Task to complete — Copy the lines below verbatim, from the line containing "men nor a men’s" up to and including the line containing "30-day money-back guarantee".

-- Opening Marker --

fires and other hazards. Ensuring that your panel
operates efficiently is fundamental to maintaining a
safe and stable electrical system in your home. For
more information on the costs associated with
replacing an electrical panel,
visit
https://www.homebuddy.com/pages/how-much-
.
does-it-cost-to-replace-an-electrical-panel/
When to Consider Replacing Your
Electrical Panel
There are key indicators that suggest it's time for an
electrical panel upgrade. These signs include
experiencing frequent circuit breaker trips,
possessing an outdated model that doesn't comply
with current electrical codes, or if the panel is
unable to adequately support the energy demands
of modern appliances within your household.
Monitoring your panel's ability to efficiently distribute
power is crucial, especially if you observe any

-- Closing Marker --
-- Opening Marker --

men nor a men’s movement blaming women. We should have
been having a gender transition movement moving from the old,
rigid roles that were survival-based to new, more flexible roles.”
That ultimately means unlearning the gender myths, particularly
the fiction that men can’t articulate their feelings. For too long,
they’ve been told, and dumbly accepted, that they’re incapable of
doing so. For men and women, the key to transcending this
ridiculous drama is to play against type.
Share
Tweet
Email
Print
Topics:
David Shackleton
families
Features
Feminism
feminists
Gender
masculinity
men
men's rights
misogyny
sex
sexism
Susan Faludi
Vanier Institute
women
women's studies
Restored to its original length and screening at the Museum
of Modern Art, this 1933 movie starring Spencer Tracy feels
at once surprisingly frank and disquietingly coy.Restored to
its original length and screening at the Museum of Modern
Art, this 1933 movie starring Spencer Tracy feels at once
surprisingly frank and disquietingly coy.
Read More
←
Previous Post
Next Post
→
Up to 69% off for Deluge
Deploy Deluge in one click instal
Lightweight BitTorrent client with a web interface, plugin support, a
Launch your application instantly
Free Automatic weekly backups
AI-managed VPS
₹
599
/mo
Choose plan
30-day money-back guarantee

-- Closing Marker --
-- Opening Marker --

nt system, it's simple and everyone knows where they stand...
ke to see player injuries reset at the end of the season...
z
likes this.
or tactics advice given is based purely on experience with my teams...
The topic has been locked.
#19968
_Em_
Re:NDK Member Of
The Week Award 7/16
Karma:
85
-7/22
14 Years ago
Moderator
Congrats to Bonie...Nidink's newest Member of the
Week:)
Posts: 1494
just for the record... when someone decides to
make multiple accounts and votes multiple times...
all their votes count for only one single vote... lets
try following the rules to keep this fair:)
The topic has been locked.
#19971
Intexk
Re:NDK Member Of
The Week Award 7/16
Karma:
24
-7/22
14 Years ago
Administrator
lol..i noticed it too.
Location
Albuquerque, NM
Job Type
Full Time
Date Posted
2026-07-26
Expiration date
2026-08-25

-- Closing Marker --

Exercise result —
men nor a men’s movement blaming women. We should have
been having a gender transition movement moving from the old,
rigid roles that were survival-based to new, more flexible roles.”
That ultimately means unlearning the gender myths, particularly
the fiction that men can’t articulate their feelings. For too long,
they’ve been told, and dumbly accepted, that they’re incapable of
doing so. For men and women, the key to transcending this
ridiculous drama is to play against type.
Share
Tweet
Email
Print
Topics:
David Shackleton
families
Features
Feminism
feminists
Gender
masculinity
men
men's rights
misogyny
sex
sexism
Susan Faludi
Vanier Institute
women
women's studies
Restored to its original length and screening at the Museum
of Modern Art, this 1933 movie starring Spencer Tracy feels
at once surprisingly frank and disquietingly coy.Restored to
its original length and screening at the Museum of Modern
Art, this 1933 movie starring Spencer Tracy feels at once
surprisingly frank and disquietingly coy.
Read More
←
Previous Post
Next Post
→
Up to 69% off for Deluge
Deploy Deluge in one click instal
Lightweight BitTorrent client with a web interface, plugin support, a
Launch your application instantly
Free Automatic weekly backups
AI-managed VPS
₹
599
/mo
Choose plan
30-day money-back guarantee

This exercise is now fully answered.